Maestro AI

Inspiration

As students, we witnessed a frustrating "Status Quo": our peers were often paying $20/month for a single AI subscription that did not always fit their specific needs. Some models excel at math, others at creative writing, and others at real-time research.

We asked: Why should students be limited to one "brain" when they could have an entire orchestra? This inspired Maestro AI, a platform designed to route student queries to the most efficient and specialized model for the task.

What it does

Maestro AI is an intelligent model orchestrator that acts as a central "Conductor" for AI. Instead of manually switching between apps, users interact with a single interface. Maestro then uses a classification layer to route the prompt to the optimal specialist: STEM & Logic: Routed to GPT-4o. Essays & Polishing: Routed to Claude 3.5. Real-time Research: Routed to Perplexity Sonar. Quick Tasks: Routed to Llama 3.1 (to save user credits).

How we built it

Frontend: Developed using Lovable and React for a seamless student dashboard. Backend: Developed using Trae and powered by Supabase Edge Functions (TypeScript/Deno) to handle routing and security. AI Gateway: Integrated Keywords AI for multi-model API orchestration and real-time cost telemetry. Database: Supabase (Postgres) manages user credits, request logs, and our "Thread-based" memory system.

Challenges we ran into

The most significant technical challenge was Context Persistence. When Maestro switches from a Llama model to a Claude model mid-conversation, the "New" AI has no memory of the previous chat. We overcame this by building a custom Lookback Logic in Supabase that retrieves the last $$N$$ messages from the request_logs, represented as:$$M = { (role_i, content_i) \mid i \in [1, N] }$$We then "re-feed" this history into the next model to maintain a seamless user experience. We also faced steep learning curves with cloud deployment, particularly resolving 404 NOT_FOUND errors caused by deprecated model identifiers.

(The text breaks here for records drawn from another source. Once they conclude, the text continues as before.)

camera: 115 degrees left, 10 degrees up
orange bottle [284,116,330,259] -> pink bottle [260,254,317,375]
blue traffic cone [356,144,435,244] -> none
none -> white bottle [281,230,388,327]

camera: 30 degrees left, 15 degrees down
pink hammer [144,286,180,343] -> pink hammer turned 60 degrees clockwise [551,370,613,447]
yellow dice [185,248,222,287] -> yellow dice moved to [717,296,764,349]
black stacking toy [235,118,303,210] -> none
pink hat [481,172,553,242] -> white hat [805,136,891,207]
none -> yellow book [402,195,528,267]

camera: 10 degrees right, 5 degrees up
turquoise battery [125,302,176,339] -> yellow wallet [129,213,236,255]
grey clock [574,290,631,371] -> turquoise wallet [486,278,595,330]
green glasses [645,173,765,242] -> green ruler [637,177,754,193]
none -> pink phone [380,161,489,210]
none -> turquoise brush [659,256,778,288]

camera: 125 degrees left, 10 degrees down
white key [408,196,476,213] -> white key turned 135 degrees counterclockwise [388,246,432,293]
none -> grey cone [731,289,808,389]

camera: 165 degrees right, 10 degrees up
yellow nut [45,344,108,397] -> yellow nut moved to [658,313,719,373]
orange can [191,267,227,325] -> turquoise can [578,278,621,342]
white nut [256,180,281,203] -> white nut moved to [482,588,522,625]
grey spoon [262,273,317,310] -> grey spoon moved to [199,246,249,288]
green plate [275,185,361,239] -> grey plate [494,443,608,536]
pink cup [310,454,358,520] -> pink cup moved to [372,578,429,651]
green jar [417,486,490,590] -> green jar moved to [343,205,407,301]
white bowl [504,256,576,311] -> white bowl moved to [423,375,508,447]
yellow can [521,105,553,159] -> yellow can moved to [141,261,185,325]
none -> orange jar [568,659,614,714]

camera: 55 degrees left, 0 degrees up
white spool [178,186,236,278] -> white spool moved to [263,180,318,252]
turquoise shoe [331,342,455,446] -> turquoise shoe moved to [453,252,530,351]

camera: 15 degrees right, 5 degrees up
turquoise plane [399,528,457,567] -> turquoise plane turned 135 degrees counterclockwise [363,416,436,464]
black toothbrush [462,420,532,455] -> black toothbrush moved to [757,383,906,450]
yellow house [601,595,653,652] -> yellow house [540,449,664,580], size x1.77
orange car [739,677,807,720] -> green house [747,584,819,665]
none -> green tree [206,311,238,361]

Accomplishments that we're proud of

We successfully implemented a "Savings Engine" that tracks the exact USD cost of every query using Keywords AI telemetry. By routing simple tasks to smaller, high-speed models, we reduced the average cost per query by over 60% compared to a standard GPT-4 call. Additionally, we are proud of our robust Row Level Security (RLS) in Supabase, which keeps every student's data 100% private.

What we learned

We learned the importance of stateless vs. stateful session management in AI applications. We also learned how to manage Token Trimming to prevent long conversations from exceeding a model's context window, ensuring that:$$T_{total} = T_{history} + T_{new_prompt} \le T_{limit}$$Where $$T_{total}$$ is the sum of history tokens and the new prompt tokens, which must remain below the model's specific context limit $$T_{limit}$$.